Ayez des carrés d’agneau; coupez vos côtelettes et parez-les; faites fondre dans une sauteuse un peu de beurre; arrangez dedans vos côtelettes; saupoudrez-les d’un peu de sel; faites-les revenir sans roussir le beurre; égouttez-les; laissez refroidir un peu votre beurre; lorsqu’il le sera, incorporez deux jaunes d’œufs; trempez vos côtelettes des deux côtés dans cette anglaise; panez-les, posez-les sur le gril, mettez-les sur un feu très-doux; faites-leur prendre une belle couleur des deux côtés; servez-les à sec, ou, si vous voulez, avec un jus clair, dans lequel vous exprimerez le jus d’un citron; ajoutez-y, si vous le jugez à propos, une pincée de mignonnette, et servez.
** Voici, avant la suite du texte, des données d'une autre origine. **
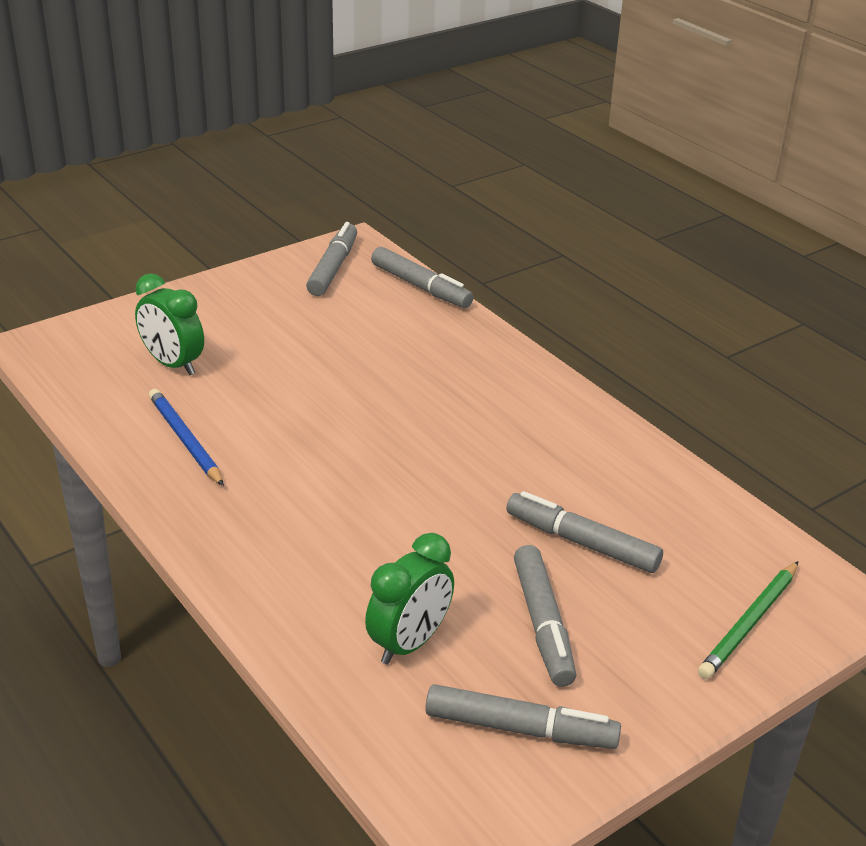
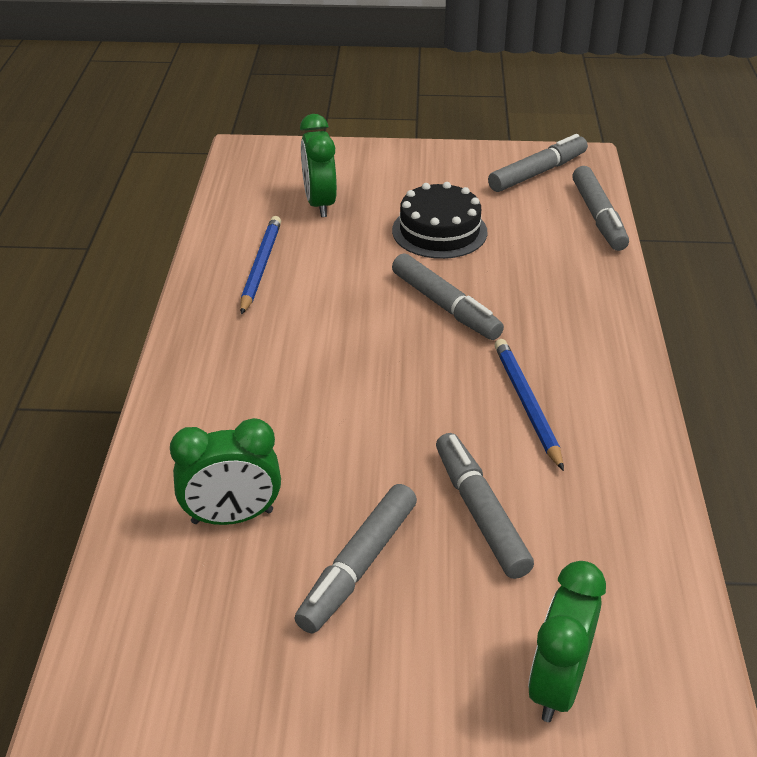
camera: 40 degrees right, 5 degrees up
grey marker [425,684,621,749] -> grey marker moved to [392,253,504,340]
green pencil [698,561,798,679] -> green clock [528,561,606,722]
none -> black cake [392,182,488,259]
none -> blue pencil [495,339,564,471]

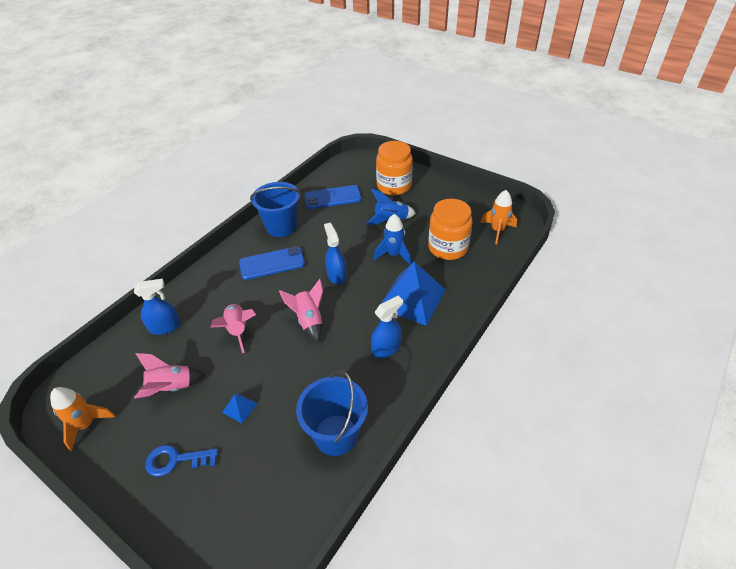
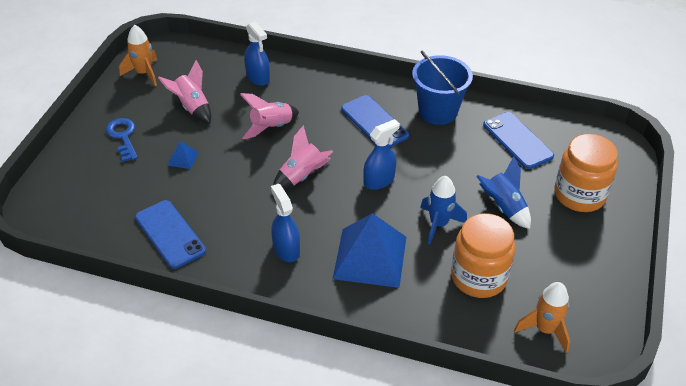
camera: 70 degrees right, 0 degrees up
blue bucket [296,370,368,456] -> blue phone [135,200,206,269]
blue spray bottle [371,296,403,358] -> blue spray bottle turned 150 degrees counterclockwise [271,184,300,262]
Côtelettes d’Agneau à la Minute.
Ces côtelettes se préparent comme celles de mouton dites à la Minute. (Voyez l’article [Côtelettes de Mouton à la Minute].)
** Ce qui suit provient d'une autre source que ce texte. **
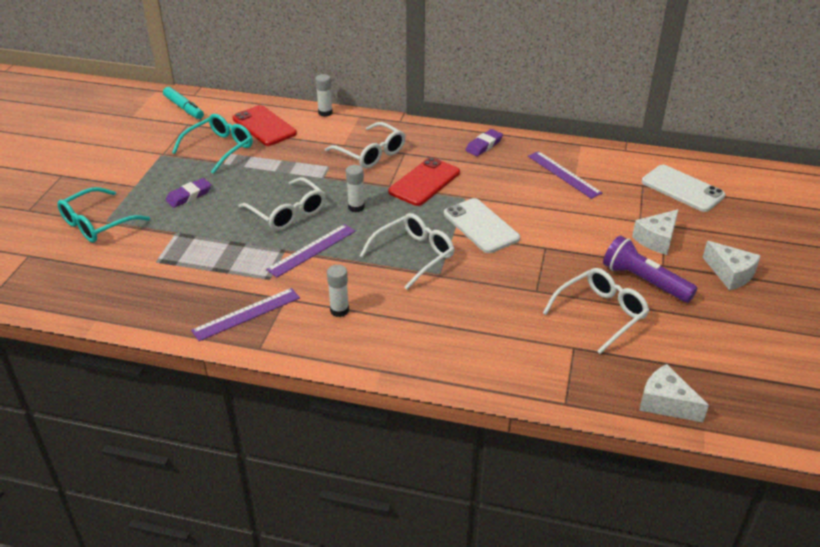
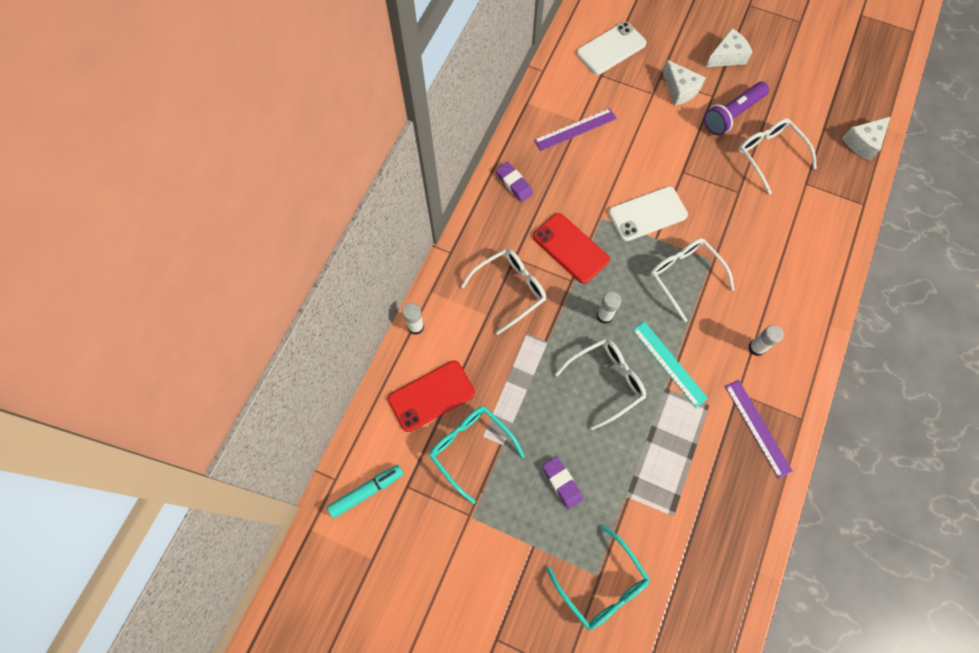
camera: 80 degrees left, 30 degrees up
purple ruler [266,224,355,277] -> turquoise ruler [632,321,708,408]

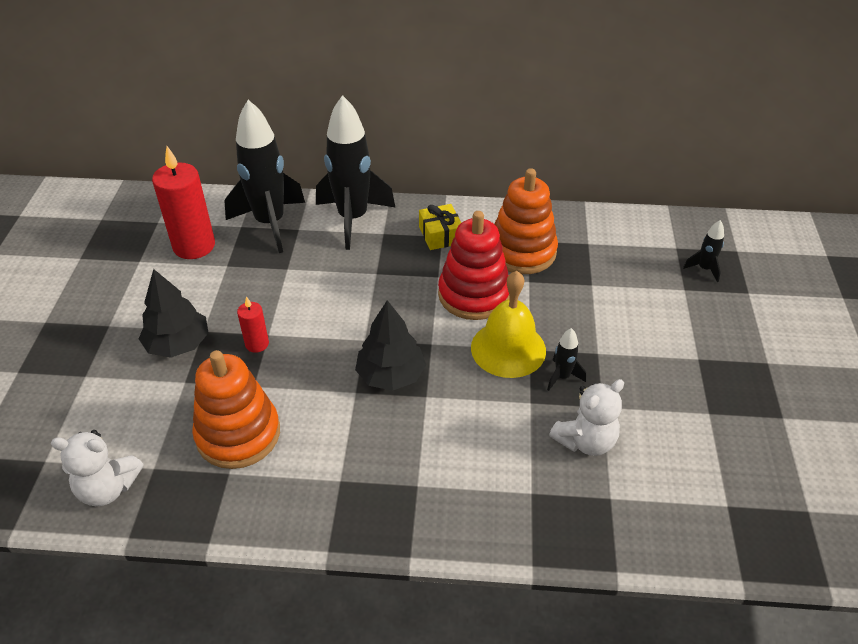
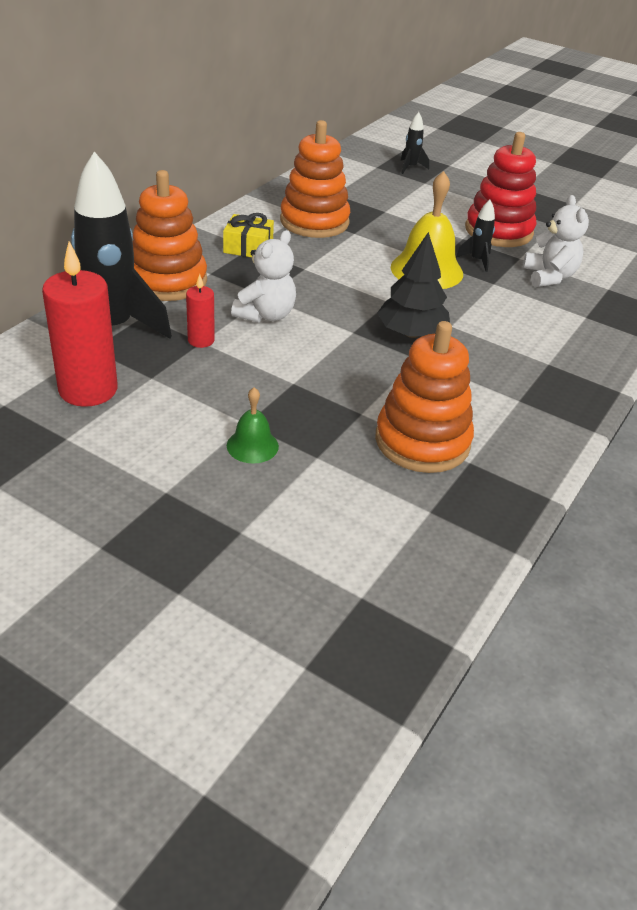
camera: 65 degrees left, 5 degrees down
white teddy bear [51,430,143,506] -> white teddy bear moved to [231,230,296,323]
black tree [139,269,208,358] -> green bell [227,387,279,464]
red candle [237,296,269,353] -> red candle moved to [186,274,215,348]
black rocket [316,95,395,250] -> orange stacking toy [132,170,207,301]
red stacking toy [438,211,510,320] -> red stacking toy moved to [465,132,536,247]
Épaule d’Agneau en Musette.
Levez deux épaules d’agneau, les plus larges qu’il vous sera possible; supprimez-en tous les os et la moitié du manche; étendez bien toutes vos chairs également; assaisonnez-en l’intérieur d’un peu de sel et d’épices fines; remplissez cet intérieur de vos épaules d’un bon salpicon (voyez [Salpicon], à son article); passez de la ficelle tout autour avec une aiguille à brider, comme un tailleur forme un bouton, afin que votre salpicon, ainsi enfermé, ne puisse s’échapper; cela fait, piquez le dessus de ces épaules de petit lard en forme de rosette, ou mettez dessus une légère couche de farce cuite (voyez Farce Cuite, à son article [Tome II]); décorez-les, comme il vous conviendra, avec des truffes ou des cornichons, que vous appliquerez sur la farce; ensuite foncez une casserole avec les os, quelques parures de viande de boucherie, quelques lames de jambon, carottes, oignons et un bouquet de persil et ciboules assaisonné; mouillez votre braise avec du bouillon ou du consommé; couvrez ces épaules de bardes de lard et d’un rond de papier beurré; faites partir votre braisière, posez-la sur une paillasse avec feu dessus et dessous; faites cuire une heure et demie: la cuisson achevée, égouttez vos épaules, glacez-en ce qui est piqué; si elles ne le sont pas, glacez les chairs autour de leur décor; dressez-les et servez dessous une italienne réduite ou une bonne espagnole.
COCHON.
Le cochon est de tous les animaux celui qui est le plus employé dans la cuisine; car presque dans tous les mets, soit entrée ou rôti, on se sert de lard et de jambon; les autres parties de cet animal sont moins recherchées; cependant la hure est un mets fort distingué, quand elle est apprêtée par un homme qui connaît bien son état; les pieds se servent aussi à la Sainte-Menéhould, ou farcis de truffes; les oreilles se servent en menu-de-roi, et les poitrines s’emploient dans bien des ragoûts; il faut choisir le porc jeune et gras; mais bien prendre garde qu’il ne soit ladre; sa chair est fort malsaine et très-indigeste lorsqu’il a cette maladie; elle est facile à connaître, même dans le lard et dans les chairs, par de petites glandes blanches et roses.
Dans cet animal il n’y a presque rien à jeter: de son sang on en fait du boudin, de ses intestins des andouilles, des débris de ses chairs des saucisses, et, lorsque le tout est bien préparé, on peut en faire d’excellens mets.